▸ WORK REQUEST
Reproduce everything in the Béla Perényi article from "Hungarian chess player" down to "this to amateurs.", keeping every word and mark unchanged.

▸ EXCERPT
========================================================================

= Béla Perényi =

Hungarian chess player (1953–1988)

Béla Perényi (October 20, 1953 – November 13, 1988) was a Hungarian chess International Master known for his work in opening theory. Two major lines in the Najdorf Sicilian are named after him. He died in a car crash in 1988 while on the way to visit his fiancée, Ildikó Mádl.

==Perenyi Attack==
The Perenyi Attack (1.e4 c5 2.Nf3 d6 3.d4 cxd4 4.Nxd4 Nf6 5.Nc3 a6 6.Be3 e6 7.g4), position after 7...e5 8.Nf5 g6 9.g5 gxf5 10.exf5 d5 11.Qf3 d4. This attack has been played several times between grandmasters, but chess author Lars Bo Hansen does not recommend this to amateurs.

========================================================================

▸ INFORMATION SHOWN

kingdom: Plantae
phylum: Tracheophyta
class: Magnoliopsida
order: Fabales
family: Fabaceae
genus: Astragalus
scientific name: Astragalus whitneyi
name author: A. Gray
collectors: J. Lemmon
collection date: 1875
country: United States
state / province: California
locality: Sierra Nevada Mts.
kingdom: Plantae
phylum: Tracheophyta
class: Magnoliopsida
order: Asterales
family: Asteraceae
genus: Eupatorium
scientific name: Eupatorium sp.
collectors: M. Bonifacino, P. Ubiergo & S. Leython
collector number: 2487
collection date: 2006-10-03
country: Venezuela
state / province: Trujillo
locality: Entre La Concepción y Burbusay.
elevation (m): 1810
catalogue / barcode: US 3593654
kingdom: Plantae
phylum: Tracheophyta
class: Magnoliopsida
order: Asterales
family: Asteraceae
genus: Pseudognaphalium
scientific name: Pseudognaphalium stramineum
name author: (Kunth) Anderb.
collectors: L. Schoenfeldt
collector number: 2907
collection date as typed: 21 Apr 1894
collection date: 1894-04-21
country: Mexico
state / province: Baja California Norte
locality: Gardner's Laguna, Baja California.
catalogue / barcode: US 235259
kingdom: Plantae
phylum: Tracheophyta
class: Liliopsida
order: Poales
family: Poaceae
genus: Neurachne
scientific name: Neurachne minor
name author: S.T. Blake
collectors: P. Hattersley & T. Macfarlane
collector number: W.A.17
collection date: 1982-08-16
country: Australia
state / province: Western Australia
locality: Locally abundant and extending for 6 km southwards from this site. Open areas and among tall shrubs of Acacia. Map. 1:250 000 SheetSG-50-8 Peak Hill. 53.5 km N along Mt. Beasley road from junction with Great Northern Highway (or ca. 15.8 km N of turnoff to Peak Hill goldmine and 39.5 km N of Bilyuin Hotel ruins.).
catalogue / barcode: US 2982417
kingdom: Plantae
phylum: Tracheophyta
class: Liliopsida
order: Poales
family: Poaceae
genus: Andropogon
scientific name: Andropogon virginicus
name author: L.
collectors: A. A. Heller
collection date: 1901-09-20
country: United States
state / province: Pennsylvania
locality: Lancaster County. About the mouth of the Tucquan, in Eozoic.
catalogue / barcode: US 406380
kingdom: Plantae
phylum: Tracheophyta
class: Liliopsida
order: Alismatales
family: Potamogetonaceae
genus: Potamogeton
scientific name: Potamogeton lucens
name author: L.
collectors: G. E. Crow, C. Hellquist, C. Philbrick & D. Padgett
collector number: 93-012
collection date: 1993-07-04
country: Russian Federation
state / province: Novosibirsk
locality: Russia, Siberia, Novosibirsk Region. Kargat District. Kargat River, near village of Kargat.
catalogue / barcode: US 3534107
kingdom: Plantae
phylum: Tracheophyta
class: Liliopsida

========================================================================

▸ FINAL ANSWER
Hungarian chess player (1953–1988)

Béla Perényi (October 20, 1953 – November 13, 1988) was a Hungarian chess International Master known for his work in opening theory. Two major lines in the Najdorf Sicilian are named after him. He died in a car crash in 1988 while on the way to visit his fiancée, Ildikó Mádl.

==Perenyi Attack==
The Perenyi Attack (1.e4 c5 2.Nf3 d6 3.d4 cxd4 4.Nxd4 Nf6 5.Nc3 a6 6.Be3 e6 7.g4), position after 7...e5 8.Nf5 g6 9.g5 gxf5 10.exf5 d5 11.Qf3 d4. This attack has been played several times between grandmasters, but chess author Lars Bo Hansen does not recommend this to amateurs.